Visé par la rumeur, Laurent Fabius dément avoir un compte en Suisse

POLÉMIQUE e ministre des Affaires étrangères compte engager «des procédures juridiques» à l'encontre de «Libération», qui évoque ce lundi l'existence de ce compte en banque...

M.P.

— 

Laurent Fabius, ministre des Affaires étrangères, en interview dans son bureau du Quai d'Orsay, le 19 février 2013.
Laurent Fabius, ministre des Affaires étrangères, en interview dans son bureau du Quai d'Orsay, le 19 février 2013. — V. WARTNER / 20 MINUTES

Un démenti qui relaie la rumeur plus qu'il ne l'éteint. Tard dimanche soir, Laurent Fabius a «démenti formellement» auprès de l’AFP détenir un quelconque compte en Suisse, une «rumeur relayée par Libération» dans son édition de lundi, consultable en ligne dès le dimanche soir.

«Je démens formellement la rumeur, relayée par Libération dans son édition du lundi 8 avril, m'attribuant un compte en Suisse. Elle ne repose sur aucun élément matériel et est dénuée de tout fondement», écrit le ministre des Affaires étrangères, ajoutant avoir mandaté son avocat «pour qu'il engage les procédures juridiques permettant de le démontrer et de faire cesser la diffusion de ces informations fausses et calomnieuses».

Mediapart en colère

Libération, qui titre en une «Affaire Cahuzac, le cauchemar continue», évoque ce lundi «une possible affaire Fabius [qui] tétanise l’Elysée», évoquant «une piste explorée par Mediapart», alors même que le site en ligne n’a rien publié pour le moment. «Mediapart aurait en sa possession les preuves que Laurent Fabius détient un ou plusieurs comptes en Suisse», dévoile le quotidien, qui souligne qu’Edwy Plenel, le patron de Mediapart, assure depuis plusieurs jours que son média va réveler «un scandale républicain». «Info, intox. Nul ne sait», commente le journal, sans apporter d'élément, se contentant de relayer cette rumeur qui «galope sur les réseaux sociaux».

Libération précise toutefois que Fabrice Arfi, auteur de l'enquête qui a fait tomber Cahuzac, a rencontré Laurent Fabius samedi matin pour une première confrontation. Contacté par Liberation, Fabrice Arfi a simplement déclaré: «Il n'existe à Mediapart que ce qui est publié sur notre site».

Critiqué, «Libération» se justifie

Mais sur Twitter, les journalistes du site expriment leur colère, ou leur incompréhension de voir un journal relayer une rumeur et dévoiler dans le même coup  une enquête en cours.

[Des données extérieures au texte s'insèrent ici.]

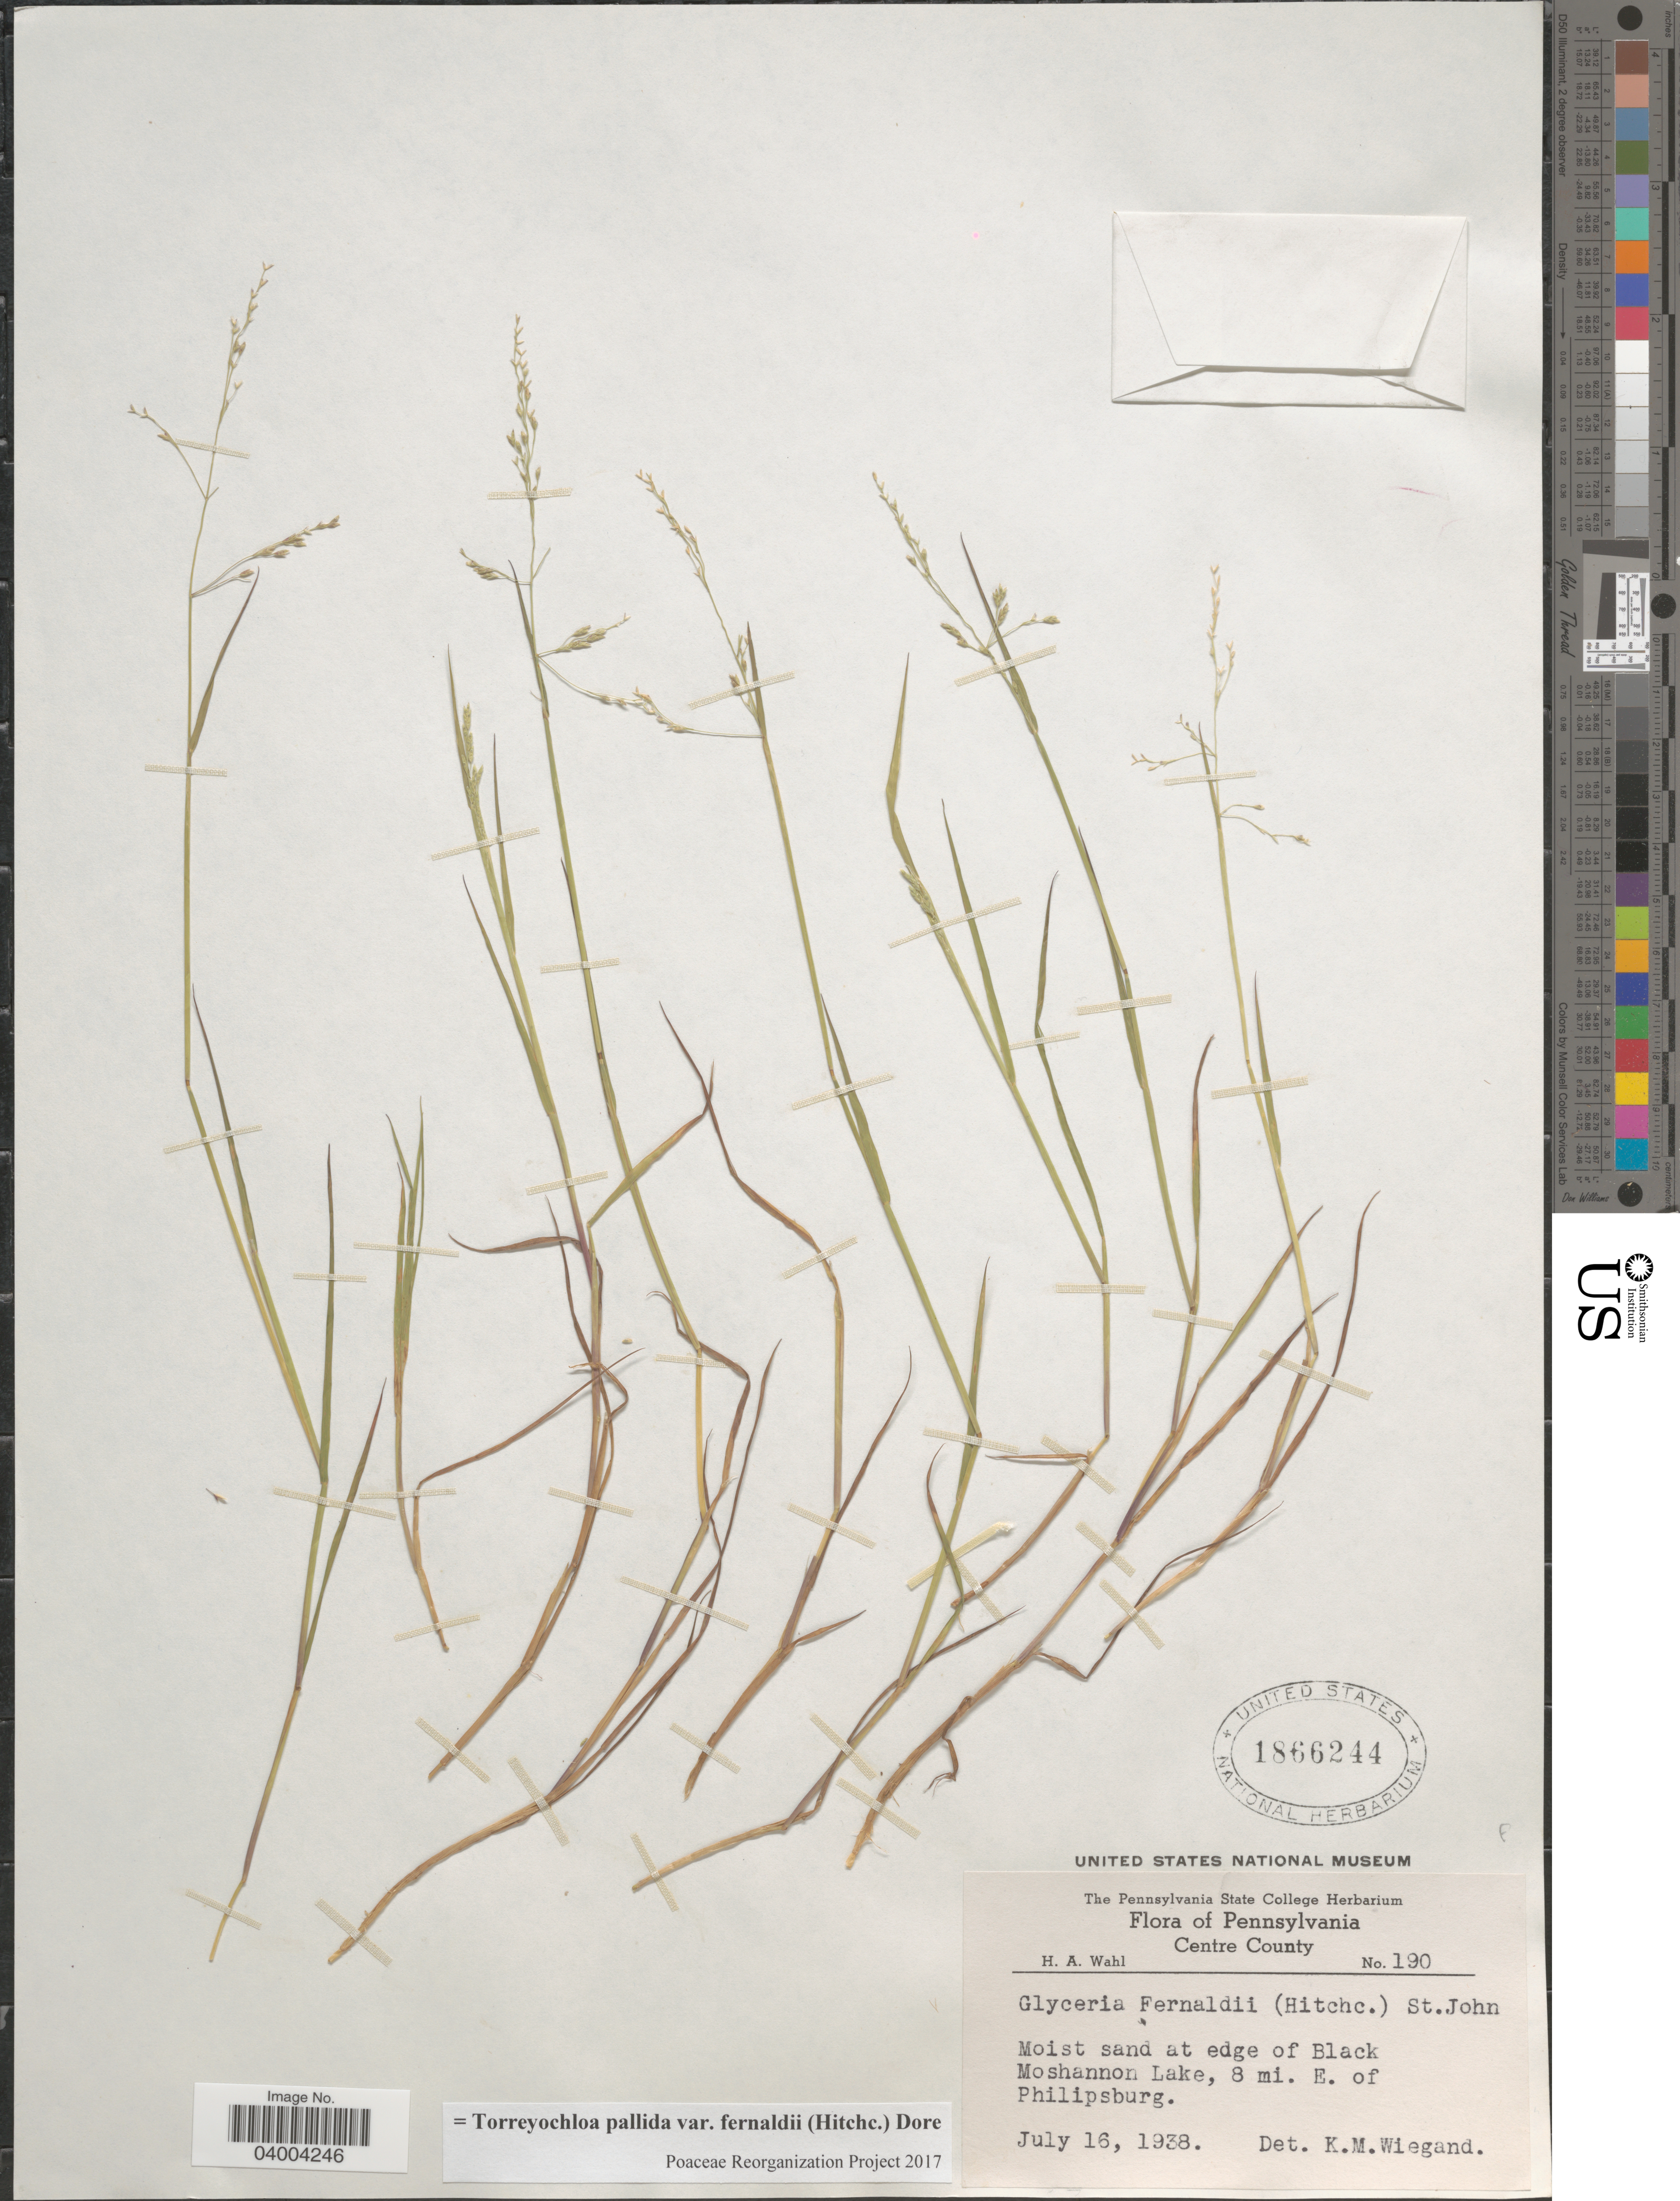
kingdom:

Sur Europe 1 ce lundi matin, Edwy Plenel a critiqué plus frontalement encore le quotidien de gauche pour son choix de sujet. «Ce ne sont que des rumeurs, l’ennemi du journalisme. Ce ne sont que des commérages, l’ennemi de la démocratie. Et donc, attention. Ce zèle des ouvriers de la 11e heure, dans le moment dramatique, d’interrogations sur notre démocratie, est pour moi catastrophique», a-t-il asséné.

Critiqué ce lundi matin pour avoir choisi d'exposer en une ce qui n'est pour l'instant qu'une rumeur, Libération s'est justifié  par la voix de son rédacteur en chef adjoint, Sylvain Bourmeau, sur LCI: «Nous avons fait cette une non pas sur une rumeur mais sur un démenti car une rumeur n'est pas une information. Son avocat a pris l'initiative d'appeler Libération pour démentir la rumeur».